• _Supplied text_
◇ ◇ ◇ ◇

View through sculpture by Jaume Plensa towards the sea, Antibes

Antibes: tender is the Côte d’Azur

Flash people; flash boats. That was my perception of Antibes on the Côte d’Azur. One-time resident F Scott Fitzgerald of Great Gatsby fame said the French Riviera – as the Côte d’Azur is known in English – attracted the “notable” (for whatever reason) and the “fashionable”. It still does. Antibes’s Port de Vauban is the biggest ‘pleasure harbour’ in the Mediterranean.

Given that life is all about learning (and pleasure), one thing I learnt from my visit to Antibes this September, as I surveyed the boats in the harbour, is that I can be resentful of flash people with flash boats.

My idea of being flash is drinking champagne for the sake of it, rather than drinking Louis Roederer champagne (said by many in the know to be the best of the champagne houses, together with Krug), and having a palatial (motor) boat with sharp lines and jagged features.

◇ ◇ ◇ ◇

• _Supplied information_
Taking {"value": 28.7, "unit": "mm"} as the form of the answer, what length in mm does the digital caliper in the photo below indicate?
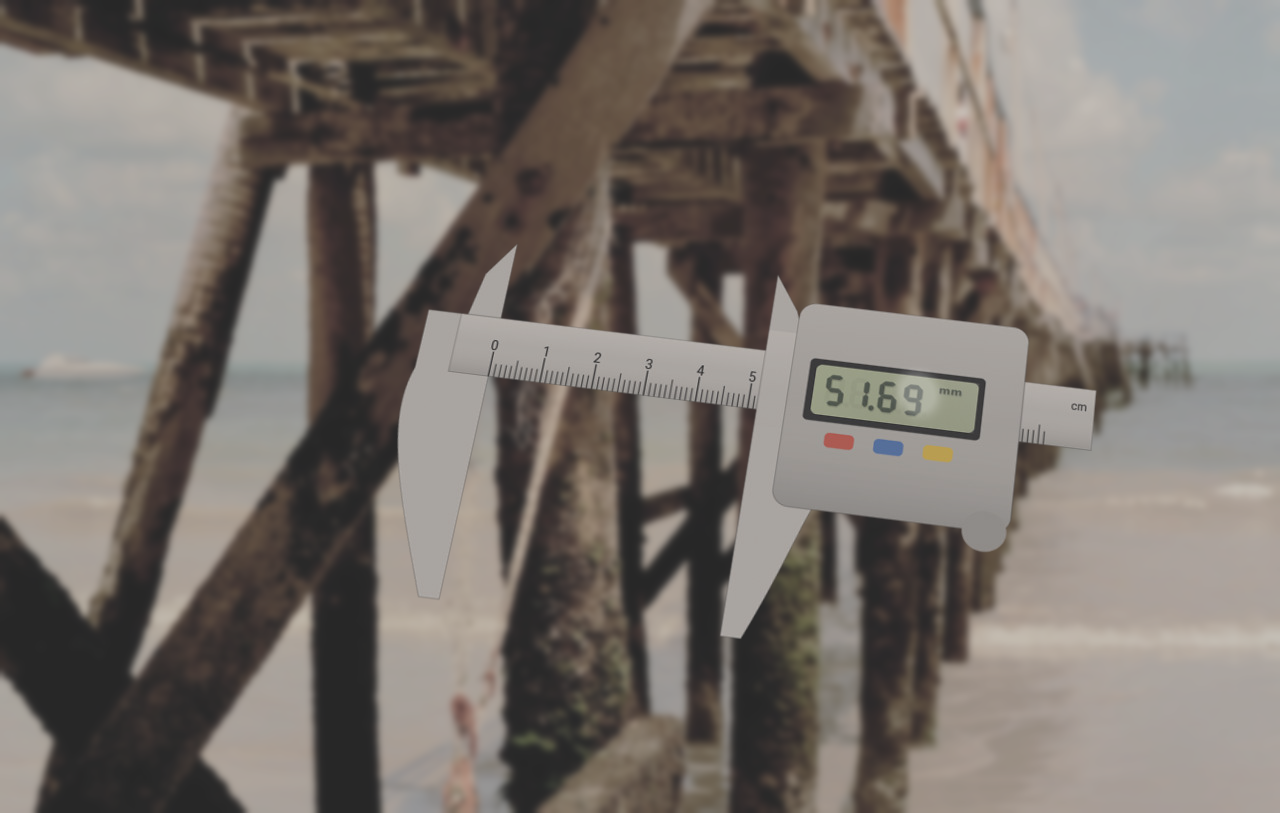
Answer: {"value": 51.69, "unit": "mm"}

◇ ◇ ◇ ◇

• _Prompt_
According to the Antibes piece, which harbor is the biggest pleasure harbor in the Mediterranean? The material was taken from a different source than the text about Antibes.

• _Solution to this exercise_
Port de Vauban in Antibes